When I woke up several hours later, I asked a guard if I could use the phone. “Mañana,” he responded—an answer I’d hear often during my stay. I spent virtually every hour of that day, and the days that followed, in that cell. I pictured my six-year-old son’s big brown eyes tearing up the way they do every time I return from vacation. I had nightmares of getting home only to find my children grown up. Stuck in that cell, I confronted my own shortcomings as a husband and father. I love my family, but I’d always put work and travel before them. I kept dreaming about simple moments with my kids that I’d taken for granted—bike rides in the park, playing basketball, fishing at the cottage. I vowed to make more time for them if I ever returned home.

Over the next five days, despite my persistent pleas for information, I learned nothing new about my predicament. I distracted myself by reading the toothpaste label and messages carved into the cell walls (“Satan will love you”) more times than I can remember. I played basketball with a rolled-up sock and a garbage can, and moved my mattress from the bottom bunk to the top just to move it back. I ate my three daily meals—white rice, stale bread, the occasional piece of grey chicken—as slowly as I could.

A nurse checked my vitals every day, and I came to crave the human interaction of those visits. During one of them, I noticed she was using a plastic water bottle as an ashtray. I’d been cupping my hands under the shower pipe to drink water, so I asked if I could have it. She obliged. I cleaned out the cigarette butts and used it as a cup.

I’m not religious, but, by day five, I was praying. That day, whether by divine providence or coincidence, a woman from the Canadian embassy came to see me. She told me my wife had contacted the government, and they’d found out where I was. The embassy was trying to get me home, but Cuban bureaucracy was notoriously slow. “How slow?” I asked. She wasn’t sure, but said my family might not see me for many years. My whole body tightened. My nightmares were becoming reality.

On day 11, I begged a guard to let me outside. To my surprise, he relented and took me to a small caged yard. I stripped to my underwear and let my skin bake in the sun. Suddenly, I heard a guard yell my name. He led me into a room where a man told me they’d analyzed my drone footage. There was no evidence of wrongdoing, and I was free to go. “My country is your country,” he added. “You’re welcome back anytime.”

It took two days before I could get out of Cuba. I was forced to remain in my cell while they signed all the paperwork. On October 13, after two weeks in jail, two officers escorted me onto a plane. When I landed at Pearson, I spotted my wife, daughter and younger son. Grace hadn’t told them what had happened—they thought their dad was on vacation, like usual. I wrapped my arms around them and cried.
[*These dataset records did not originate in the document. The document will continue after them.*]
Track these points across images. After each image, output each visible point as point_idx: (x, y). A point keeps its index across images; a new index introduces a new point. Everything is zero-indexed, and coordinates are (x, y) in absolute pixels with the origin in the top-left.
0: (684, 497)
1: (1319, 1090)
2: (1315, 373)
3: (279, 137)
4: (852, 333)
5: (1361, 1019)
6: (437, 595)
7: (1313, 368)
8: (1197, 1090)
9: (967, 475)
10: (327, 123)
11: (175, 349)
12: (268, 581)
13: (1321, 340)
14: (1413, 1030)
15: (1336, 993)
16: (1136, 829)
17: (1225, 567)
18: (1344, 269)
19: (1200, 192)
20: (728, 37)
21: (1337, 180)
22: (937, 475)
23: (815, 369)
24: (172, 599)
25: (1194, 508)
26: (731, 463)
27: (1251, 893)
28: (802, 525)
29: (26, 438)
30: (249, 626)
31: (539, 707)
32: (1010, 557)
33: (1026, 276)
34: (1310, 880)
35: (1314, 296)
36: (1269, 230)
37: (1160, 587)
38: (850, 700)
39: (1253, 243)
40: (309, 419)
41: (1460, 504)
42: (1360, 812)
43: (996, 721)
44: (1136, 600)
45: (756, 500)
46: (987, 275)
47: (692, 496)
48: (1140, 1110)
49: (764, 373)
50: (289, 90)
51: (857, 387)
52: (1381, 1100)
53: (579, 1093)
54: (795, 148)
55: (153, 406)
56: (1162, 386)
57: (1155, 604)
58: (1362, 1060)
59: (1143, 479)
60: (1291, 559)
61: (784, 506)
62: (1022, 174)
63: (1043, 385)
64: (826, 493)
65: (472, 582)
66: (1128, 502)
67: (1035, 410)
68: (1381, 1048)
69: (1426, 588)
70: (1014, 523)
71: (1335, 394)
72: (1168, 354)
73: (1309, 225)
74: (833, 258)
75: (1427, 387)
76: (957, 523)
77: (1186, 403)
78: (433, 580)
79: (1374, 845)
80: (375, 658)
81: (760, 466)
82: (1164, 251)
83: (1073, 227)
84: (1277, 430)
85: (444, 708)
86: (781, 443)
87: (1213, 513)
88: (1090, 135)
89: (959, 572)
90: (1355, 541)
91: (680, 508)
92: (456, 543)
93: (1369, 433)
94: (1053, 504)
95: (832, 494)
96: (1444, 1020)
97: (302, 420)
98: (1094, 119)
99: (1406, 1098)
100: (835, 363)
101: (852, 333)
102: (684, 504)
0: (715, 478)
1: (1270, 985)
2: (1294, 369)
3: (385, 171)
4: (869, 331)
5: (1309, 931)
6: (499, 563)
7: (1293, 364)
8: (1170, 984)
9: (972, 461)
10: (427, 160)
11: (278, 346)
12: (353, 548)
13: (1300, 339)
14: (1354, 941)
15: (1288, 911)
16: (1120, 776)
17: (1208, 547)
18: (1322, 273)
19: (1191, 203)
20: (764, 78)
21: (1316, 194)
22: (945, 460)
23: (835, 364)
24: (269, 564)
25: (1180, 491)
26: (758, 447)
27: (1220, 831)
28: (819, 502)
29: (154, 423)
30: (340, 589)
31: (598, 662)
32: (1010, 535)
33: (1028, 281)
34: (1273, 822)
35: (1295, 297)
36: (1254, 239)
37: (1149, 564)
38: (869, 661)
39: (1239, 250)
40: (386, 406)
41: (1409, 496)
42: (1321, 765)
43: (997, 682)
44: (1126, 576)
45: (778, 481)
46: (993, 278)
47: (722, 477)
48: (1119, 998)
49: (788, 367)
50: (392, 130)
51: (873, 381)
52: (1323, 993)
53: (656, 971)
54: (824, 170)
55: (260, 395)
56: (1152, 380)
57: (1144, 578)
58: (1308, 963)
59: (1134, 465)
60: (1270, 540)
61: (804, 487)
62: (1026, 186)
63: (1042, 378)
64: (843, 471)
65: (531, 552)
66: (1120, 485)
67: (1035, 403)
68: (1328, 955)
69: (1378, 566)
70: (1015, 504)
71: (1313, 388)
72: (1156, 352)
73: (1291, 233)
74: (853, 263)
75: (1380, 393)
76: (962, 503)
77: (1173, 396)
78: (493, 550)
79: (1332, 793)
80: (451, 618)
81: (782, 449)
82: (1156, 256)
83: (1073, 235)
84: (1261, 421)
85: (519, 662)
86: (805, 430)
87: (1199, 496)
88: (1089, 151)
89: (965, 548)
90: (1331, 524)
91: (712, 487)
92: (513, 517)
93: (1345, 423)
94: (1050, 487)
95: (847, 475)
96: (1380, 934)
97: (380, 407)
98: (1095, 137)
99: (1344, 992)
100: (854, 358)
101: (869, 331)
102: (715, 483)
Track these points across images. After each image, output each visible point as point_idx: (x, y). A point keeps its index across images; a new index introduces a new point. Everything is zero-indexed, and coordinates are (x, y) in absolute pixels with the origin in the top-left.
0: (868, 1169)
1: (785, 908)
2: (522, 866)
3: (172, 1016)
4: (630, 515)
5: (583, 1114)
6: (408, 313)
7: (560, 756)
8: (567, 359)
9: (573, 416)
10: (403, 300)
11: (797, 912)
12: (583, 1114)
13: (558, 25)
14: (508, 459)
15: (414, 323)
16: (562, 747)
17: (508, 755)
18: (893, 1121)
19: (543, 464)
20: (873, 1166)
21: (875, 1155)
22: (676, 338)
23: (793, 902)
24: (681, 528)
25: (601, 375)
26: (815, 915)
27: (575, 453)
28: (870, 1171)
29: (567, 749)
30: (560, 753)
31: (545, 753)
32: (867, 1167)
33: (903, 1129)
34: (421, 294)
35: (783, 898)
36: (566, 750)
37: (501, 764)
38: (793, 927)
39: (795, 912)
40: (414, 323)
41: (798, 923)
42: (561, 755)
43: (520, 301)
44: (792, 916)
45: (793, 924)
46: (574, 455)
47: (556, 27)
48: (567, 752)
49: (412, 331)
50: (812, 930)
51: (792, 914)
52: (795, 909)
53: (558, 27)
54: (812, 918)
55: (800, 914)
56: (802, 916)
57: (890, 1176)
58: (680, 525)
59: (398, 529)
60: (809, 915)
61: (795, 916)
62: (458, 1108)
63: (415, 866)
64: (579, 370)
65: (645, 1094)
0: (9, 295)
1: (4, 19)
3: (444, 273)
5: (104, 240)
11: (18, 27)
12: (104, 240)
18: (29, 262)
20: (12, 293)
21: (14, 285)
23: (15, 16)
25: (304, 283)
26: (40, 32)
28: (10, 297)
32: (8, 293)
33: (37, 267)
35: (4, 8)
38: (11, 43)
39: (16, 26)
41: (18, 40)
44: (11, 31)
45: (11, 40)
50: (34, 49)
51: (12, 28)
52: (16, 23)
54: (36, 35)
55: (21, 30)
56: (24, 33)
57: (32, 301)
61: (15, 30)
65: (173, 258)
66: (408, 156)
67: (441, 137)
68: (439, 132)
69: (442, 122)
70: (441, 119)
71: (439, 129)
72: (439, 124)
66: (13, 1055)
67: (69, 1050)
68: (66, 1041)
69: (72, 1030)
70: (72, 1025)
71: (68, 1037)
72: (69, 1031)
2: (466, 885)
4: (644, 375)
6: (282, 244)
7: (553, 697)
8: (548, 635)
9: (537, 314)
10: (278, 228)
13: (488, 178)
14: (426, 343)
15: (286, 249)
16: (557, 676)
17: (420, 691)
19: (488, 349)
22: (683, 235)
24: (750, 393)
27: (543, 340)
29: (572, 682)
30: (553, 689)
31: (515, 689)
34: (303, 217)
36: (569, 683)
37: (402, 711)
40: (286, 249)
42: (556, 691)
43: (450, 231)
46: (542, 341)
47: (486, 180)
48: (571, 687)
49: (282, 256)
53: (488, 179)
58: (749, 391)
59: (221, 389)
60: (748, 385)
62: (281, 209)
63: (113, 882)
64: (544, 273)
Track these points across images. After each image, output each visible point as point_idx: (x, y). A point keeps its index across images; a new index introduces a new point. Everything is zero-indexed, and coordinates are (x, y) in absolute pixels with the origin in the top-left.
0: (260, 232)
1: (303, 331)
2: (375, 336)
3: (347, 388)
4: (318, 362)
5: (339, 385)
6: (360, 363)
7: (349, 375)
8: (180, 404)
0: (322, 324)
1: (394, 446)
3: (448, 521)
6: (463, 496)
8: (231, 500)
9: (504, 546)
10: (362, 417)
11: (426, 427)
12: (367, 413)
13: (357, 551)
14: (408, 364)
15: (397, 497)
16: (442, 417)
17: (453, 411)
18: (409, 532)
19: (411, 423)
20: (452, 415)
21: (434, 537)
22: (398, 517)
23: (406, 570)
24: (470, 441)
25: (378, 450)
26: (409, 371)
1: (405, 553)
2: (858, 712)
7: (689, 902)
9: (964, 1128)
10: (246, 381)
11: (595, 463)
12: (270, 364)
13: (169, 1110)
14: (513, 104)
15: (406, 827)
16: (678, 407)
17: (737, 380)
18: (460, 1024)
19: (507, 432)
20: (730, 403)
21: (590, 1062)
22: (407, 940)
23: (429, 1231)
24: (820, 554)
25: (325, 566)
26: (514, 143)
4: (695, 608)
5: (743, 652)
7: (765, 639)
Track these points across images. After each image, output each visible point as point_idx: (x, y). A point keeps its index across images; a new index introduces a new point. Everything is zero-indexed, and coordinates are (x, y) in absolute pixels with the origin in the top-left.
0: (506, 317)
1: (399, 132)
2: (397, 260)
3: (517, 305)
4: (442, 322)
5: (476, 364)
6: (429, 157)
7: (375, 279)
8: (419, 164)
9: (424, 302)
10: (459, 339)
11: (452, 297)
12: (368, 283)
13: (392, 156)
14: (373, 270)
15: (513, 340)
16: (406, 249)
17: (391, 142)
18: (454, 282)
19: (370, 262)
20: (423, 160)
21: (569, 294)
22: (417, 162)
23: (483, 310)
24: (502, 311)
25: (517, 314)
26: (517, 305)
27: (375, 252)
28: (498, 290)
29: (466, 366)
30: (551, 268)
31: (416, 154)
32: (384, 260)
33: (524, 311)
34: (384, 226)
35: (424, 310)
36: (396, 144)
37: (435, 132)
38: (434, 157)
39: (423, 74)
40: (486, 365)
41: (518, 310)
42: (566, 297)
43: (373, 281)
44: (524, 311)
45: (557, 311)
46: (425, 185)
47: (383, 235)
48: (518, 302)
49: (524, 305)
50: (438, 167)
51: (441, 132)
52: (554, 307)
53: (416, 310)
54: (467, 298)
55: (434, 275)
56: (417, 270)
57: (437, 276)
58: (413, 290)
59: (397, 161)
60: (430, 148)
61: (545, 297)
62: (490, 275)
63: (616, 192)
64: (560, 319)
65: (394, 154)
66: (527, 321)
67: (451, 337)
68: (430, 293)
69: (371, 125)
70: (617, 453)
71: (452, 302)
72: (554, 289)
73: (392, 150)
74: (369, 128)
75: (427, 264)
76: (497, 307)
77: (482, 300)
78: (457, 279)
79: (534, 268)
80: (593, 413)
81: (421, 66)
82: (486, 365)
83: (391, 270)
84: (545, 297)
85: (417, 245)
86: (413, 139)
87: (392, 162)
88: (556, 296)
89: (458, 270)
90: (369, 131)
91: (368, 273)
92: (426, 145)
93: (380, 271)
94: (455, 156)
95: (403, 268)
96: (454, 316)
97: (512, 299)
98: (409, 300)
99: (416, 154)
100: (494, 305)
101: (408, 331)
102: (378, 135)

Rather than head home from the airport, we drove to my eldest son’s school, where he was running in a track meet. I walked up behind him to surprise him, placed my hand on his shoulder and told him I loved him.

Over the next few weeks, my adventure became a hazy, surreal memory—almost like it had happened to someone else. But I brought home a souvenir. That plastic water bottle now sits in a glass case in my living room, so I’ll never forget.

Chris A. Hughes is the founder and CEO of A Nerd’s World creative agency.